It’s popular to use DSP chips for vision processing in diverse applications like ADAS, security cameras and AR. Tensilica has been designing DSP chips and IP since 1997, and their technology was successful enough that Cadence acquired Tensilica back in 2013. At the IP-SoC Silicon Valley 2022 event in April I had the pleasure to watch the presentation from Amol Borkar, Product Marketing Director, IPG TIP, from Cadence Design Systems, and his topic was titled, Designing the Next Ultra-Low-Power Always-On Silicon.
In the past 25 years there have been over 40 billion processors shipped by Tensilica customers, 19 of the top 20 semiconductor vendors use Tensilica IP, and three recent customers include: UNISCOC (Application Processor), Light (Auto vision) and Xvision (AR). The trends for processors and sensors can be shown across five categories, and the ultra-low-power segment requires a long battery life:
Microphones and ultrasonic sensors are common approaches to wake up electronic devices, and cameras are now being used for people detection, face detection, even gestures. Amol focused on vision and speech processing for always on embedded and IoT devices. An always-on (AON) device runs continuously, reads inputs from sensors, and often dissipates under 1mW of power, while using a microcontroller.
To wake up a device requires three stages: Detection, Authentication, Processing. For AON, the focus is on the Detection phase, where a low-power MCU or DSP is typically used to do something like keyword spotting, face detection, visual wake words, or handling gestures. An AON subsystem could be designed with both a Vision AON processor, and Audio AON processor; or with a combined IP for both workloads.

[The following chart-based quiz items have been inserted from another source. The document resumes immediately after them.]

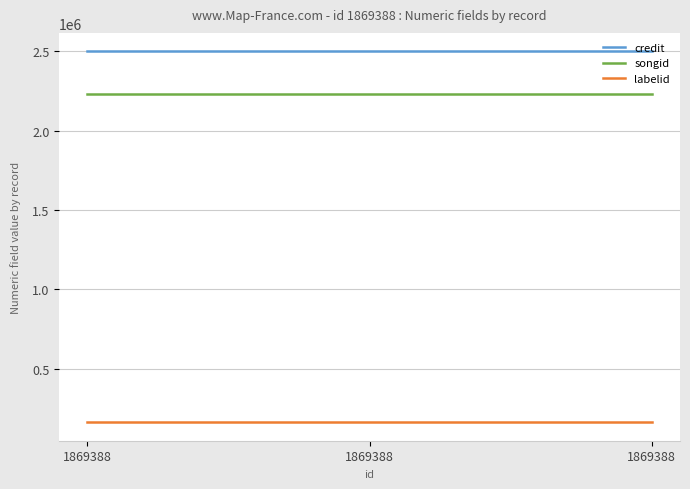

What is the spread (max minus min) of values at 1869388?

2337392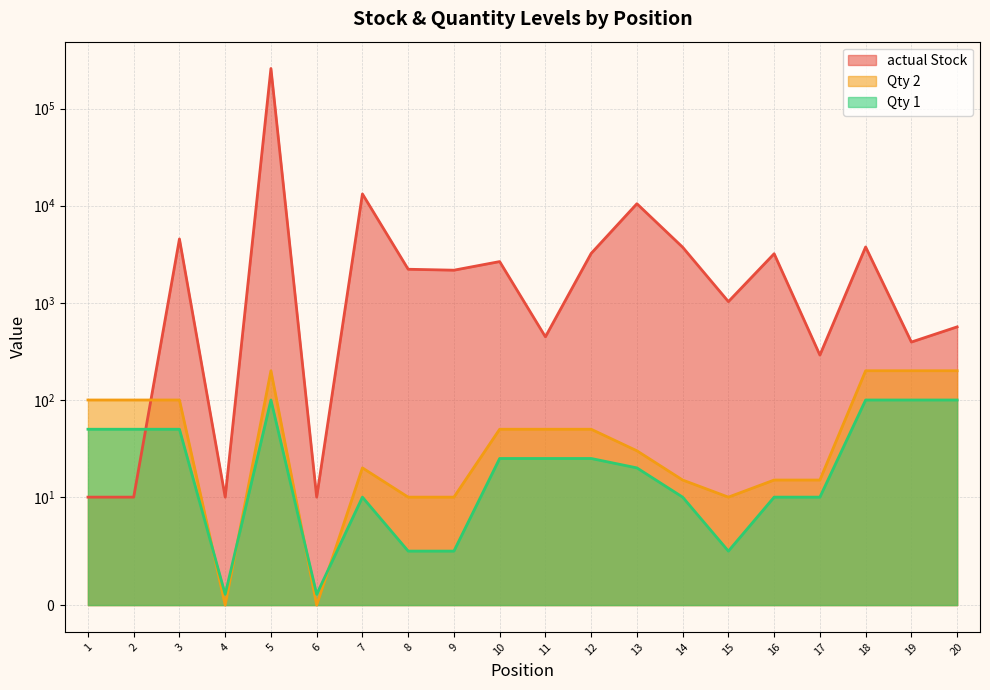

How many lines are shown in the chart?

3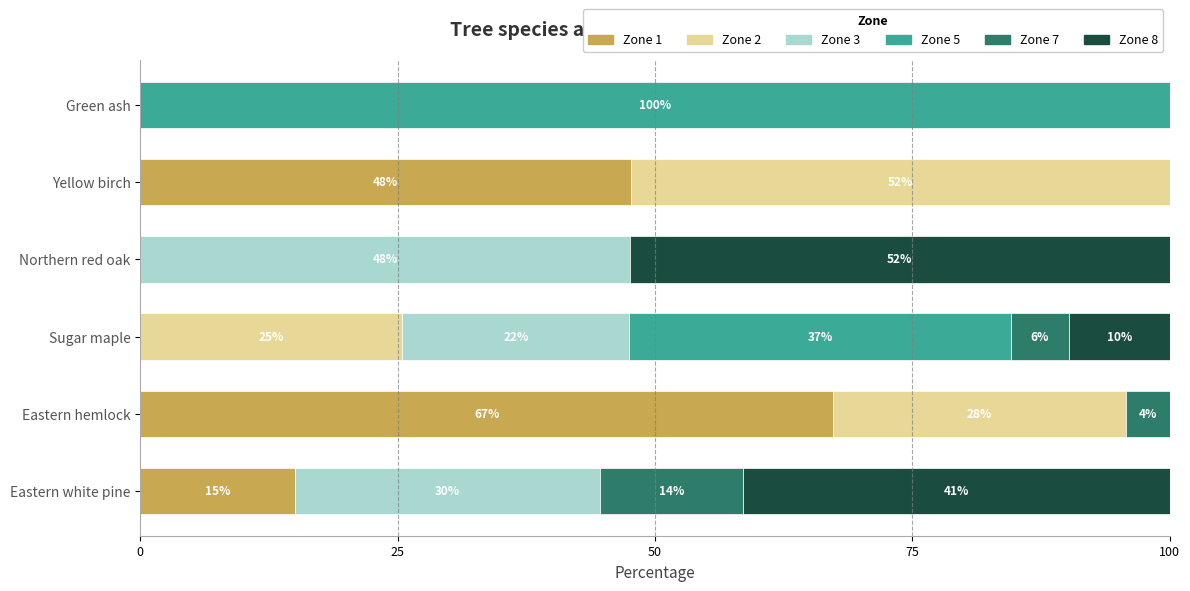

What is the total value across all series at Eastern white pine?

100.0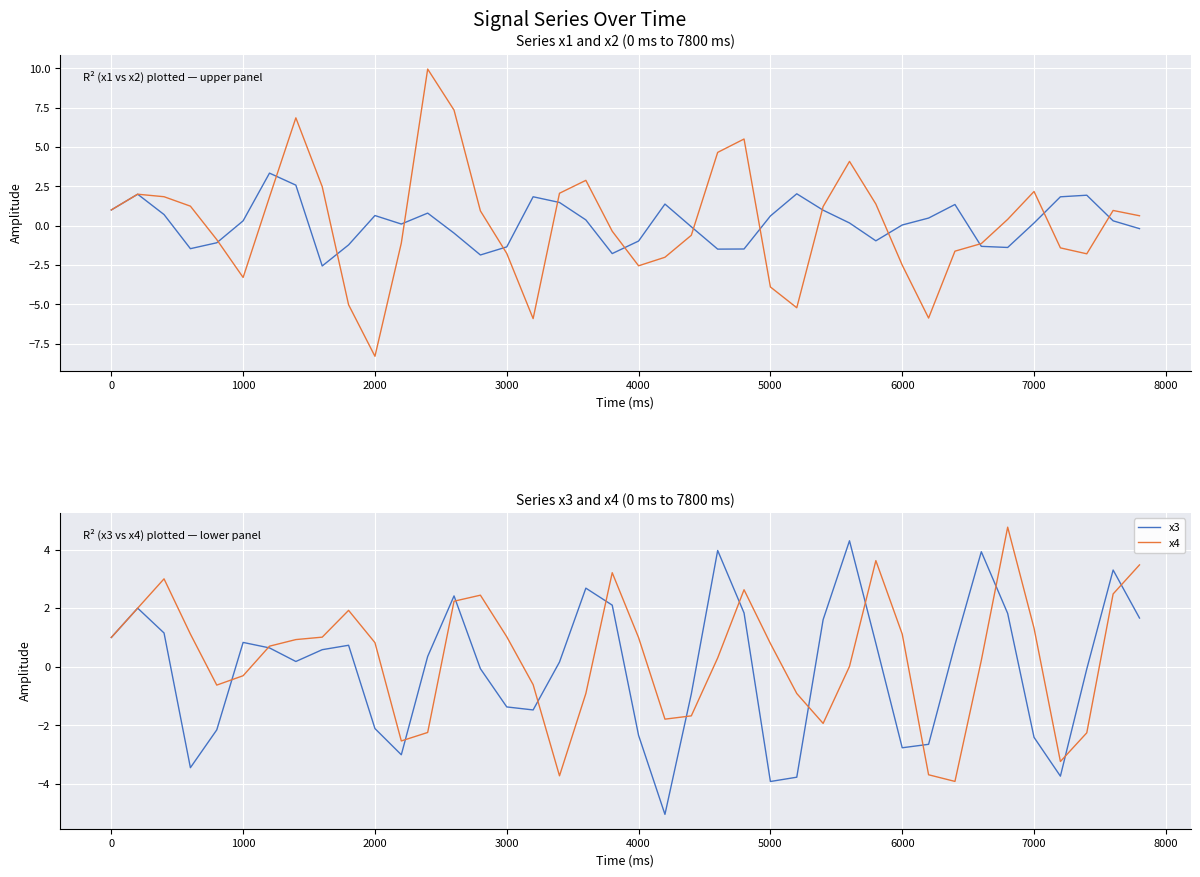

What is the value of the x2 point at the 14th from the left?

7.3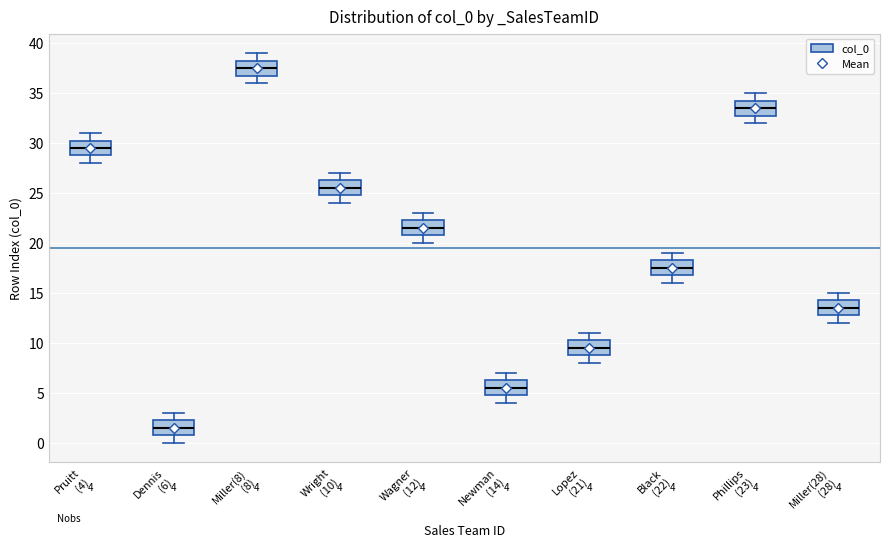

Which box has the highest median line?

Miller(8) (8)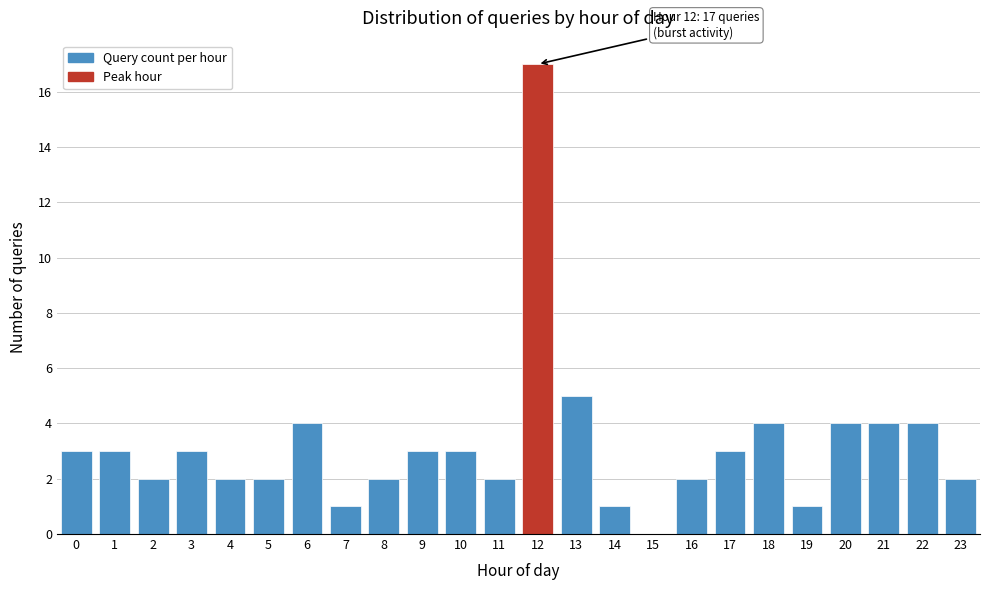

Reading left to right, extract all data points from this chart.

0=3	1=3	2=2	3=3	4=2	5=2	6=4	7=1	8=2	9=3	10=3	11=2	12=17	13=5	14=1	15=0	16=2	17=3	18=4	19=1	20=4	21=4	22=4	23=2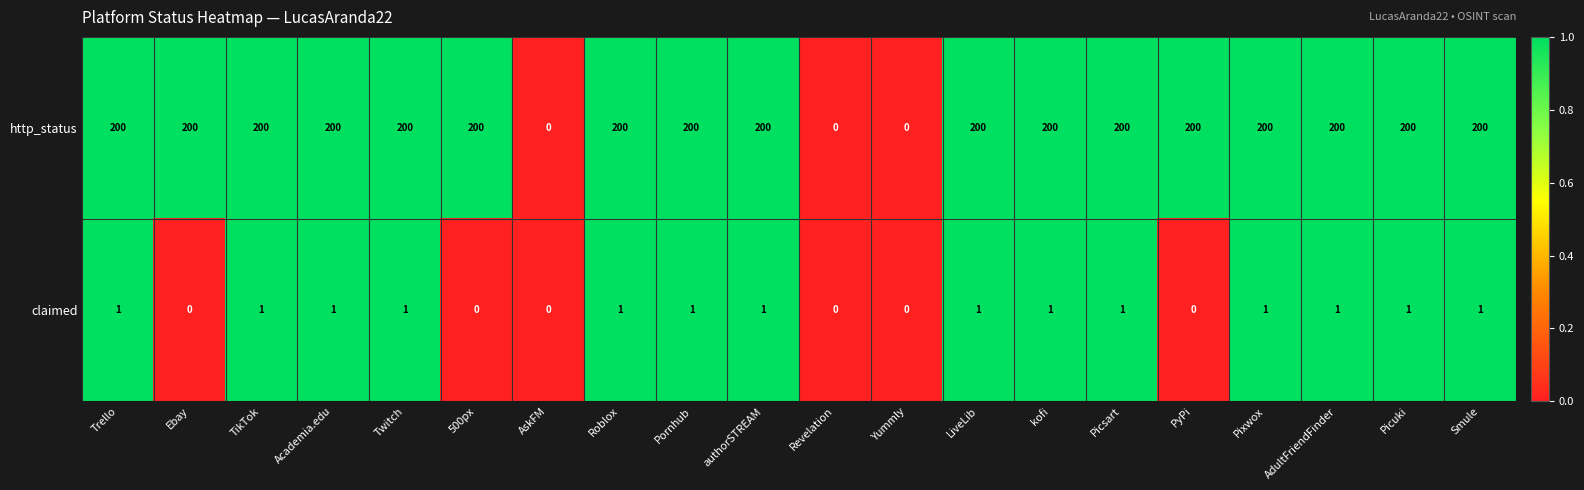

What is the sum of all http_status values?

3400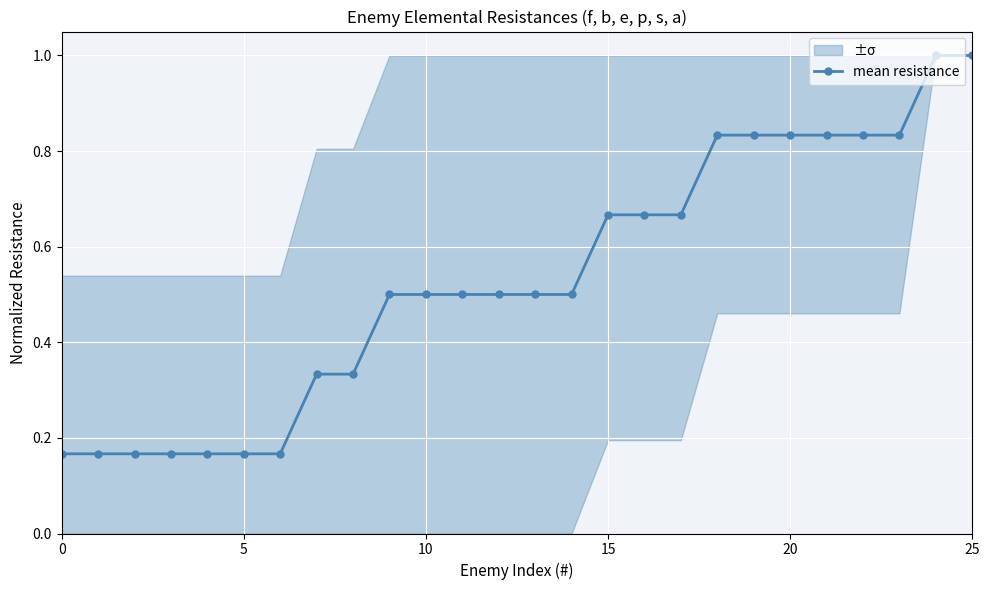

True or false: the data shows 0.7 at 25.

False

For audio and speech dominant AON processing tasks there is a processor family called the Tensilica HiFi DSP, then for image and camera dominant AON processing, there is a processor family called the Tensilica Vision DSP. The low-energy DSP for vision and AI tasks is the Tensilica Vision P1 DSP.
Always-On Face Detection
The earliest approaches used a camera connected to a CPU or App processor, although the neural network algorithms on a CPU are not very energy efficient. A more energy efficient approach is to have the camera connected to a vision DSP first, then alert the CPU or App processor after detection. The most energy efficient approach is shown below, where the P1 DSP reads a low resolution image and detects a face, then a vision DSP reads the high resolution image to detect, recognize and authenticate while connected to a CPU or app processor.
The DSP and CPU only wake up after the P1 does the face detection, so this approach takes the least energy. Even after the face is detected, you can choose to have the P1 perform co-processing tasks, or have the P1 go into standby. Benchmark results compared a competitor to a Vision P1 system using TinyML v0.5 for visual wake word, image classification, keyword spotting and anomaly detection. The Vision P1 system performed higher inferences per second, and much lower energy numbers than the competitor.
Some customers use the Vision P1 DSP with their smart image sensor to classify objects, support bounding boxes and segmentation. AR applications for foveated rendering have detected pupil center and gaze detection with a Vision P1 DSP. Aside from AON, Vision P1 is a fully functioning Vision DSP and there’s plenty of support that comes along with the P1:
- Imaging and vision DSP tools and libraries
- Supports AI flow of XNNC, NNAPI, TFLm
- 100+ model zoo networks
Summary
The Cadence Tensilica products for both audio and vision are quite popular, as they’ve been in the DSP business for decades now. The Vision P1 DSP has been optimized for AON applications, and performs tasks like face detection quite efficiently. There’s a 30 minute video of this presentation online.